For all that “Room” deals with difficult subject matter and has an incredibly extreme premise at its core, there is something utterly universal in its message. Not only in Ma and Jack’s relationship as a universal reflection on parenting in all its complexities–without ever veering into the sentimental. But also in the whole question of what it means for each of us to step out of the simplicity and innocence of childhood as we grow up. Upon his escape from “Room,” Jack does indeed encounter much that pushes him to the limits of comprehension, but he also gradually discovers exciting things that he can take delight in–ice cream, and dogs, and playing ball in the back yard. When Jack and Ma have the opportunity to return to “Room” one last time, Jack realizes it is far smaller than he remembered, asking his mother “Did it shrink?”
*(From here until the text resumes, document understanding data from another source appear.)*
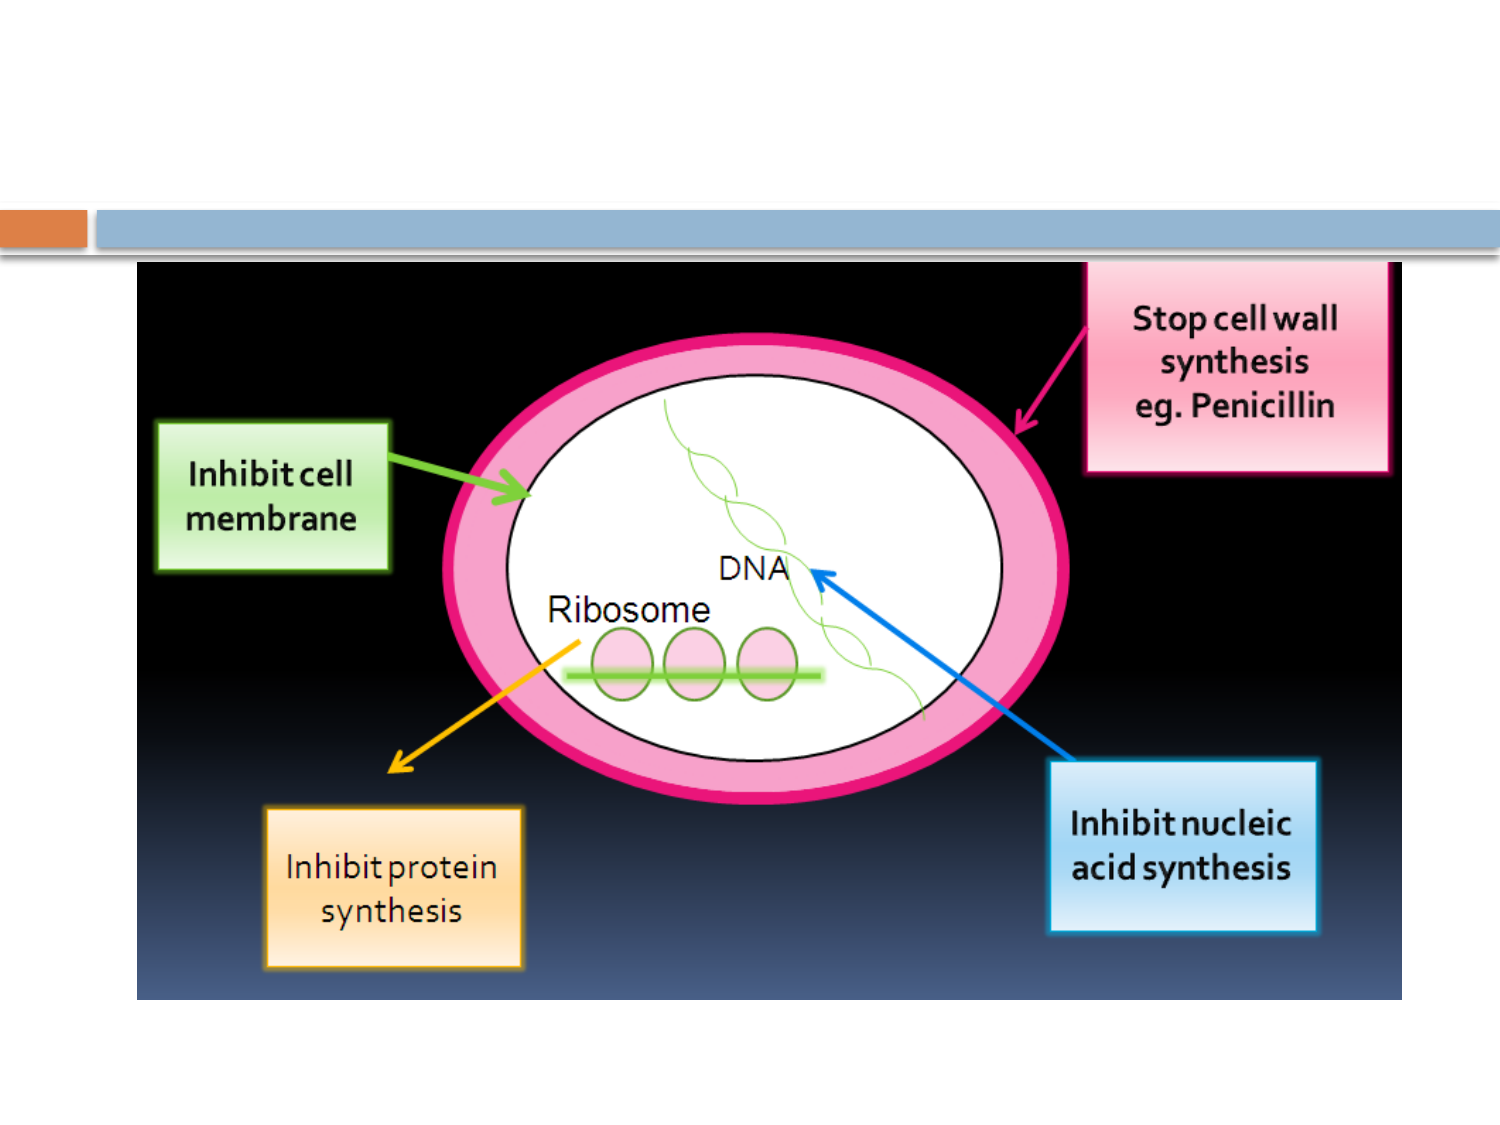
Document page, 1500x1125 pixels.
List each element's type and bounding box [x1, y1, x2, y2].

list [136, 262, 1402, 1001]
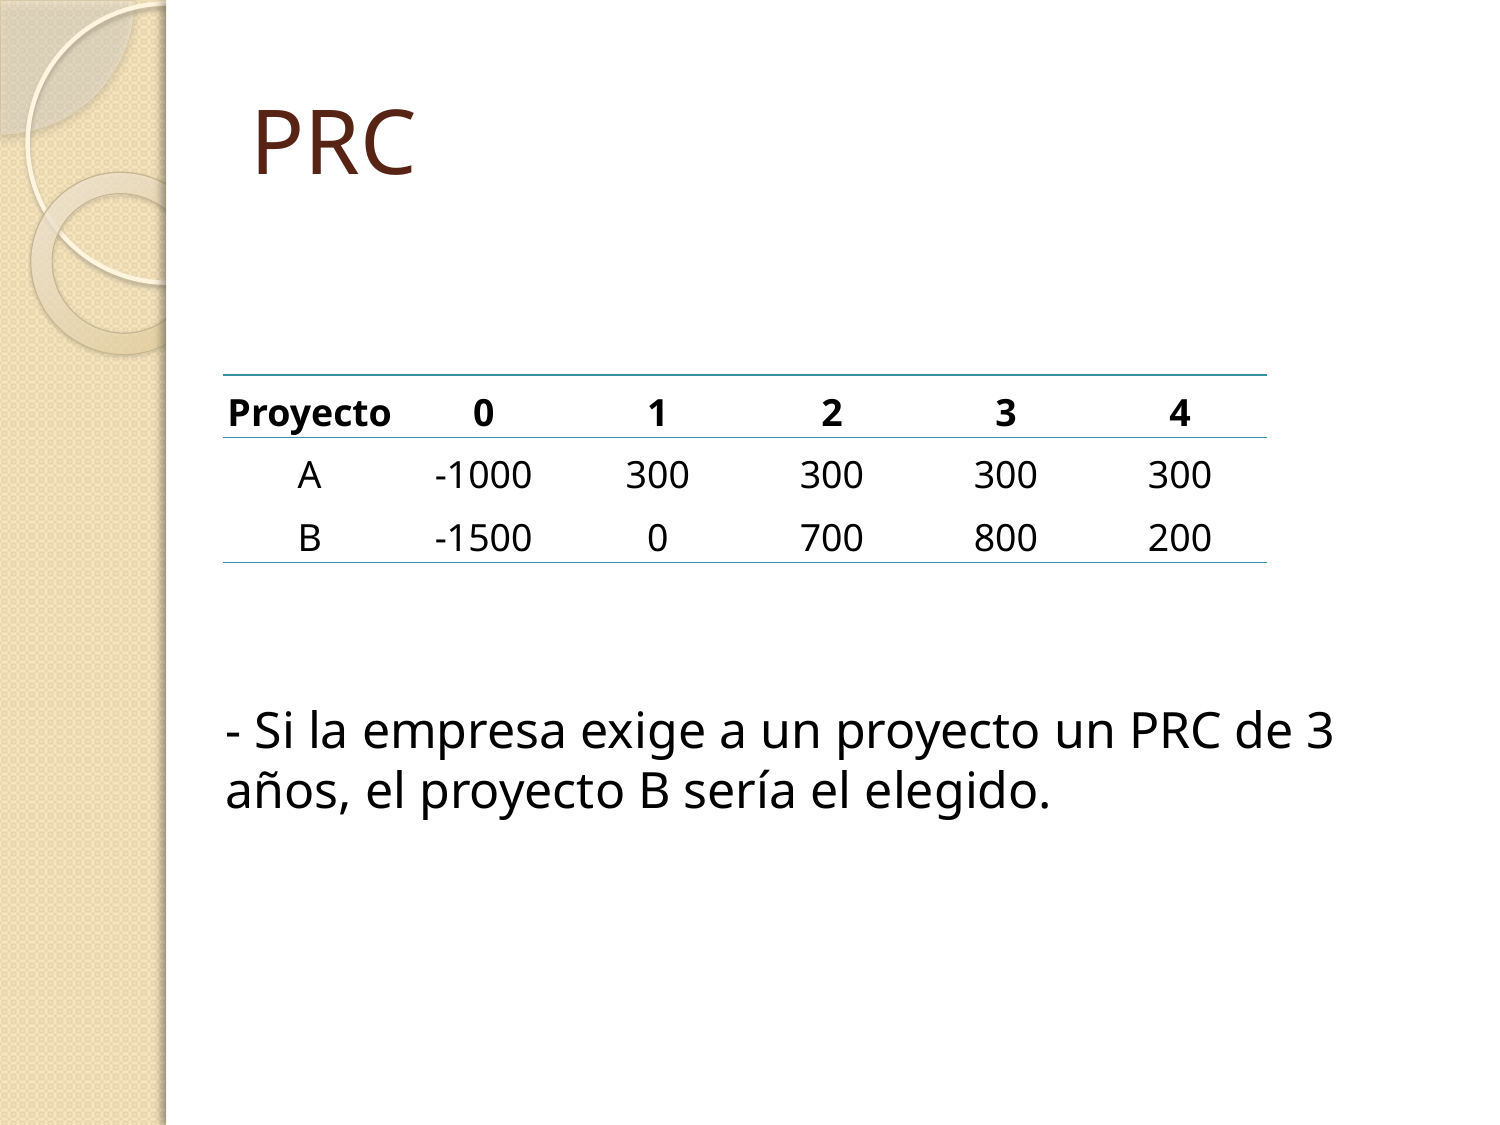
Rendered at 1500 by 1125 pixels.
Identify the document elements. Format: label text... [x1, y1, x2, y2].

table_header Proyecto [223, 376, 397, 437]
table_cell -1500 [397, 500, 571, 562]
table_cell A [223, 438, 397, 500]
table_header 4 [1093, 376, 1267, 437]
table_cell 200 [1093, 500, 1267, 562]
table_header 0 [397, 376, 571, 437]
table_cell -1000 [397, 438, 571, 500]
table_cell 300 [919, 438, 1093, 500]
table_cell 800 [919, 500, 1093, 562]
table_header 3 [919, 376, 1093, 437]
title PRC [235, 45, 1466, 233]
table_cell 700 [745, 500, 919, 562]
table_cell 0 [571, 500, 745, 562]
table_header 1 [571, 376, 745, 437]
table_cell B [223, 500, 397, 562]
table_cell 300 [571, 438, 745, 500]
table_cell 300 [745, 438, 919, 500]
text_box - Si la empresa exige a un proyecto un PRC de 3 años, el proyecto B sería el elegido. [210, 691, 1442, 827]
table_header 2 [745, 376, 919, 437]
table_cell 300 [1093, 438, 1267, 500]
While “Room” is most explicitly a meditation on what it means for us to “grow up” and move beyond the limited scope of our childhood understanding, I think there is also a more subtle challenge to how we approach the issue of faith. There is something relatively “safe” about faith in an understandable, controllable God who sits around rewarding good people and punishing bad people. If we offer the correct input–are decent people, good citizens, nice to one another–we will be counted as “good people” in the grand cosmic scheme of the universe. And yet, I cannot help but feel that God as revealed in the Christian narrative is a God who cannot be contained in such a clear-cut, rational box. The story of the Prodigal Son, which we heard in as our Lectionary Gospel just this past week, confronts us with the image of God as the father who runs out and embraces us even when we fundamentally do not deserve it. God offends our (at times) limited human understanding of what is “just” or “fair”, what is “right” or “wrong.” God cannot be controlled by our behavior because God loves us wildly, radically and somewhat absurdly, if we are honest about it.

We can try to lock God into boxes and limited categories of “righteousness” of our own making. But it seems if we do that, we settle for a spiritual reality that is far more impoverished that what God would wish to offer us. We all need to break out of “Room” and risk the greatness of the world.